Я все-таки сел с ними. Старик оказался очень словоохотливым, и хотя Манета продолжала молчать, сжав капризные розовые губы, однако я не был особенно несчастлив, радуясь уже одной близости к этому строптивому существу.

Андрей Андреевич рассказывал мне, что он уже восемь месяцев путешествует с дочерью, которая больна: у нее был плеврит, который долечивать ее послали на юг. Андрей Андреевич вдовец, помещик, вероятно, состоятельный. В единственной дочке души не чает и, насколько я мог заметить, вполне подчинен ее капризам. Но что такое Манета? Откуда она? Не может быть, чтобы за этими глазами прятались обыкновенные, ребяческие мысли и наивная душа. Впрочем, я тогда ничего не думал. Мне было все равно. Не все ли равно, какая душа? Ее лицо, ее руки, худые, почти костлявые, ее ресницы, цвет кожи, складка в правом углу рта – все меня покоряло, обливало неиспытанным огнем, тревожило и мутило. Перед глазами потянулся какой-то дым.

– Папа, пойдем домой, – вдруг отрывисто произнесла Манета, отведя от меня холодные глаза. – Я устала.

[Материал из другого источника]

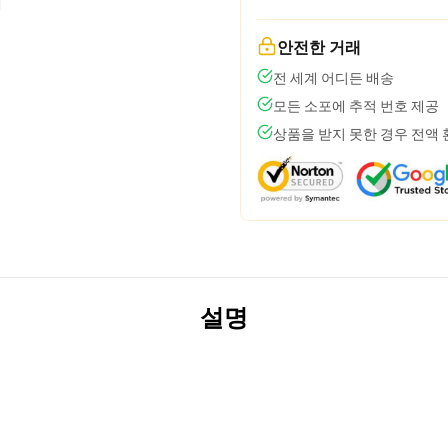
안전한 거래
전 세계 어디든 배송
모든 소포에 추적 번호 제공
상품을 받지 못한 경우 전액
설명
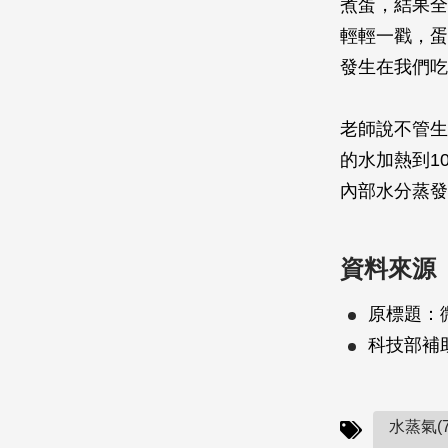
煮蛋，結果全
輕輕一戳，蛋
發生在我們吃
老師說不管生
的水加熱到1
內部水分蒸發
資料來源
原標題：
科技部補
水蒸氣(7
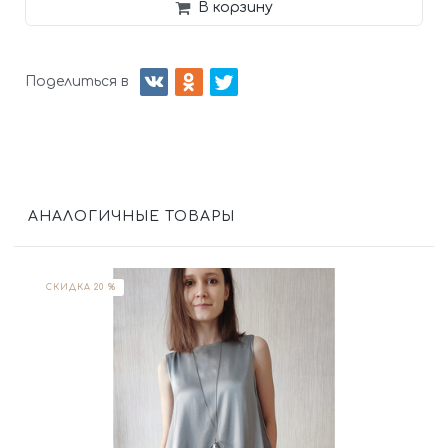
В корзину
Поделиться в
АНАЛОГИЧНЫЕ ТОВАРЫ
СКИДКА 20 %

Андрей Андреевич засуетился. Манета встала, невысокая, но тонкая и прямая. Я пожал руку, на которую она успела надеть желтую шведскую перчатку.

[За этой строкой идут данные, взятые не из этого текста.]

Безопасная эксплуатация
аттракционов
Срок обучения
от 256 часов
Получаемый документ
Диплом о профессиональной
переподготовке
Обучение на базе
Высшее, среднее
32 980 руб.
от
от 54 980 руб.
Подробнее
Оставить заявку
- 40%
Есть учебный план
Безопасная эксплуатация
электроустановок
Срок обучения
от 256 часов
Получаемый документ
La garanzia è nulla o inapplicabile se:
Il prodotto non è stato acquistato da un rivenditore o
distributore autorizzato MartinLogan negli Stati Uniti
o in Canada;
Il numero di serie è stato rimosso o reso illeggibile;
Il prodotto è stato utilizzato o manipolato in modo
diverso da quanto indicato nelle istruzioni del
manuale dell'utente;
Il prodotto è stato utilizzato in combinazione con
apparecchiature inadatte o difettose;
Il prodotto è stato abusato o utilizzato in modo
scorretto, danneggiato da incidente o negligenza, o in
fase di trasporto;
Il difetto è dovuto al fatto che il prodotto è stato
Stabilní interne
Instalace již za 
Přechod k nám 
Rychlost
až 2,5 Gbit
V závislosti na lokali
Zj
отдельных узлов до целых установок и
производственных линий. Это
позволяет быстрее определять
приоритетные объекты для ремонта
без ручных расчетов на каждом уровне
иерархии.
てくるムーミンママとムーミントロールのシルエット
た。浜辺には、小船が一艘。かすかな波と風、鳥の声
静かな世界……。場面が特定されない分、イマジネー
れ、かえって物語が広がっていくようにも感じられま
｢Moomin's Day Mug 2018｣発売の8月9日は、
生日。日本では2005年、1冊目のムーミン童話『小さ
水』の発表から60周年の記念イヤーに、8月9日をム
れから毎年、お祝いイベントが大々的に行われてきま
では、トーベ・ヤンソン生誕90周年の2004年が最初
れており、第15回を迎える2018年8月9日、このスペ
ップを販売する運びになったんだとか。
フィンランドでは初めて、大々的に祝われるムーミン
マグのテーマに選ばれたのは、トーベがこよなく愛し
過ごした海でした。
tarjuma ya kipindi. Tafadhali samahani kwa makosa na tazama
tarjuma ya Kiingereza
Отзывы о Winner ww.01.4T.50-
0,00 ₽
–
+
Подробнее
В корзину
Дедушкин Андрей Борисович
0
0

– Вы в каком отеле? – спрашивал меня Андрей Андреевич. – Мы в Angleterre.

– Как в Angleterre? И я там. Отчего мы не встретились до сих пор?

– А ведь мы не выходим к ихнему табльдоту. Манеточка не может выносит… А целые дни гуляем, бродим… Очень рад, очень рад соседству…

Манета, кажется, не была рада. Она нетерпеливо стучала каблуком о каменную плиту тротуара.

Пошли мы все вместе. Манета взяла под руку отца и продолжала молчать. Темнота и теплота душистой ночи меня тревожили. Я дрожал, сердце билось неровно, и я недоумевал, что делается со мною.

На лестнице отеля мы простились. Я опять пожал тоненькую ручку. На этот раз Манета прервала молчание и сказала, хотя холодно, но все же сказала:

– Спокойной ночи.

Это пожелание не сбылось: я едва уснул на рассвете.

III

Нечего и говорить, что я постарался как можно ближе сойтись с Баториными, хотя это оказывалось нелегко. Андрей Андреевич был рад мне, зато Манета косилась и молчала, презрительно сжимая губы. Я влюбился в Манету с первого момента, хотя понял, что люблю, не сразу – слишком это для меня было неожиданно, непривычно и невероятно. Я никогда не любил и очень искренно считал себя на любовь не способным. И теперь влюбился неистово, с бессонницей, с рыданиями, со злостью. Я даже не мог решить, что мне в ней нравится. Елена была не в пример красивее. Характер строптивый, мелочный, быть может, капризный. Ум… не знаю, какой ум, да и не интересуюсь глубоко. Не все ли равно? Она вся была мне нужна, необходима. Без ее воздуха, без ее глаз я уже не мог жить.

Я узнал, что Манете вовсе не пятнадцатый год, как мне показалось сначала, а двадцатый, и что она никогда, и до болезни, не была ни полна, ни румяна. Я даже узнал, что у Манеты есть дома жених (что объяснил мне Андрей Андреевич) – их сосед по имению, прекрасный молодой человек. Свадьба отложена на неопределенное время по случаю болезни Манеты. Когда я это узнал, я плакал навзрыд целую ночь. Я понял, что не могу перенести жениха. Я лучше сам женюсь на ней. И ужас меня охватил: вдруг она не полюбит меня? Я хром, я некрасив. Я чрезвычайно некрасив.

Боже мой! Сколько женщин меня любили! И в сущности, все они, вместе взятые, были мне менее нужны, чем желтая шведская перчатка Манеты. В первый раз в жизни я потерял самообладание и уверенность в себе.

Манету я решительно не понимал. То мне казалось, что она не подозревает и тени происходящего. Углубленная в свою болезнь, в капризы… То, напротив, я смотрел на нее, холодея: мне казалось, что она читает в моей душе, как в открытой книге.